Parts of this may be noise, of course – Shumpert has indeed come off the bench almost exclusively, and has therefore played significantly more minutes against opposing secondary units. But it’s tough to shake the feeling that he’ll play a big role when Cleveland has to be able to get some stops against the league’s elite offenses, ones more than capable of attacking a slightly weaker spot like Smith. Shumpert isn’t a sharpshooter on Smith’s level, but is a smart cutter and can’t simply be left alone in the corners. He may see preference over Smith down the stretch of close games, particularly when the Cavs are already “stretching” the floor with Love at the four.

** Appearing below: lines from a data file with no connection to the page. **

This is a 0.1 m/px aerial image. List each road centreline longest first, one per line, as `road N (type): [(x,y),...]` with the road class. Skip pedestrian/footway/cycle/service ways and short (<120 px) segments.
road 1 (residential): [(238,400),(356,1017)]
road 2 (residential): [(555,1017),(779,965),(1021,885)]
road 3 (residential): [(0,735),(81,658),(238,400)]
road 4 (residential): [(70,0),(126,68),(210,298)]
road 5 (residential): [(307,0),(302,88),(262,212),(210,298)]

Speaking of Love, he’ll have an interesting role to play as well. He’s taken a lot of heat for various elements of his game over the course of the year, but has actually been mostly solid as a defender, particularly over the latter half of the year. He’s quietly improved tremendously against the pick-and-roll from his time in Minnesota and is more than capable within Cleveland’s scheme, if perhaps still not a great interior defender. Potential opponents like the Hawks or Warriors will test his resolve and effort level; guys like Paul Millsap or any number of small-ball options the Dubs run at the four are a stiff challenge.
And down these same lines, a guy like Thompson may have a role to play as well. A team like the Warriors presents a unique set of challenges with their Steph Curry-oriented offense, one that makes Cleveland’s starters’ typical strategy versus high pick-and-rolls – a generally conservative scheme that drops the big man and allows tougher off-the-dribble looks to most guards – completely ineffective. This is where Thompson’s skill set may come in. Curry will feast on any space he’s left coming around picks, but Thompson has the lateral mobility to hedge high and trap before Steph can wreak havoc.

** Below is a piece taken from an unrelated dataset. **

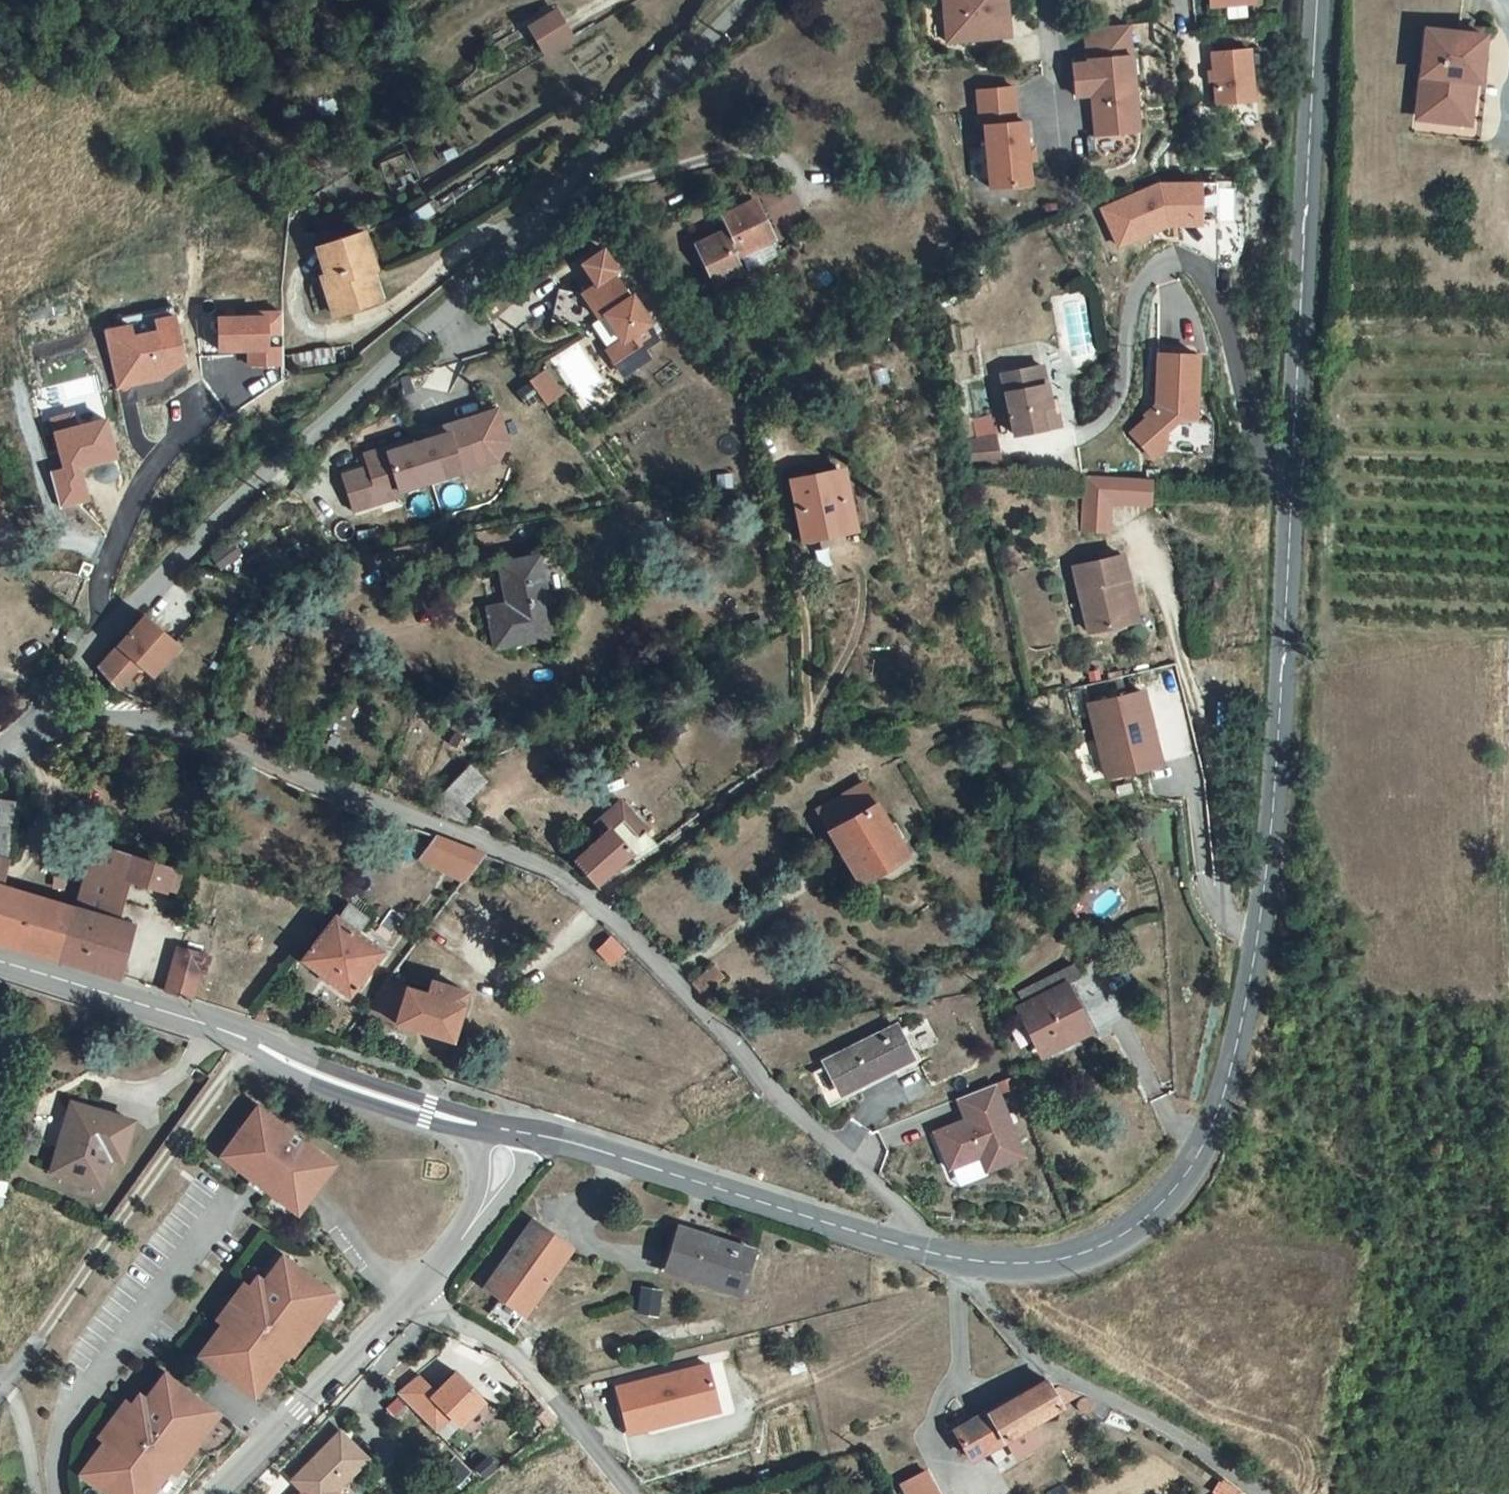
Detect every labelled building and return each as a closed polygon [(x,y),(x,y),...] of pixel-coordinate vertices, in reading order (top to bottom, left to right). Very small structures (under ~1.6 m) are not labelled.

If Love or Mozgov struggles with this element of defense in this potential series, Thompson could become vital. Units with he and Love have been surprisingly competent defensively, and they’ve absolutely crushed teams while playing this frontcourt alongside LeBron since the latter’s return to the lineup. As effective as Mozgov has been overall, it wouldn’t be shocking to see Thompson steal a chunk of his minutes in this hypothetical Finals matchup. It’s imperfect, as neither Thompson nor Love is a true center, but it’s a safe bet that Cleveland will take their chances in a slight mismatch with a limited individual threat in Andrew Bogut as opposed to allowing Curry and Klay Thompson to rain away from deep. Some of these same principles will apply against a team like Atlanta with Millsap.
Some elements herein are nits being picked, but this is absolutely necessary if the Cavs hope to win their final game of the season. All of their likely opponents in the big money games are among the league’s true elite at recognizing and exploiting soft spots, and Cleveland still has some of these despite notable defensive improvements throughout the year. How Irving responds to potentially being targeted by guys like Curry, Jeff Teague or Tony Parker could be huge. Whether Smith can keep his head on straight enough to maintain what’s been passable defense thus far, likewise. How Love handles what’s sure to be a gauntlet of activity with a back that’s presumed to be well under 100 percent could be vital as well.

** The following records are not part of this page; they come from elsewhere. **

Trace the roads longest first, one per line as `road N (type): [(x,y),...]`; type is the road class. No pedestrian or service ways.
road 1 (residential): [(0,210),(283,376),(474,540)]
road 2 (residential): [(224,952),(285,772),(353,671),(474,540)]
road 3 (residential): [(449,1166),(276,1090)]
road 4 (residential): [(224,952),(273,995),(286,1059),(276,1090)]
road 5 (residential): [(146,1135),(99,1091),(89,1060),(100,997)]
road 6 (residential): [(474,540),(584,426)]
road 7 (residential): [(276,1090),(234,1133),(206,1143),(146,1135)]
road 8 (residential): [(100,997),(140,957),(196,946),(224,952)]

It should be a lot of fun to watch, regardless of the final outcome. Despite their holes, one can’t help but assume this is the most relatively complete team LeBron has had in Cleveland. He’s yet to truly shift into high gear for more than short periods this season, and how often he can do so could certainly be a larger individual predictor of the team’s success than anything outlined above. Bring on the second season.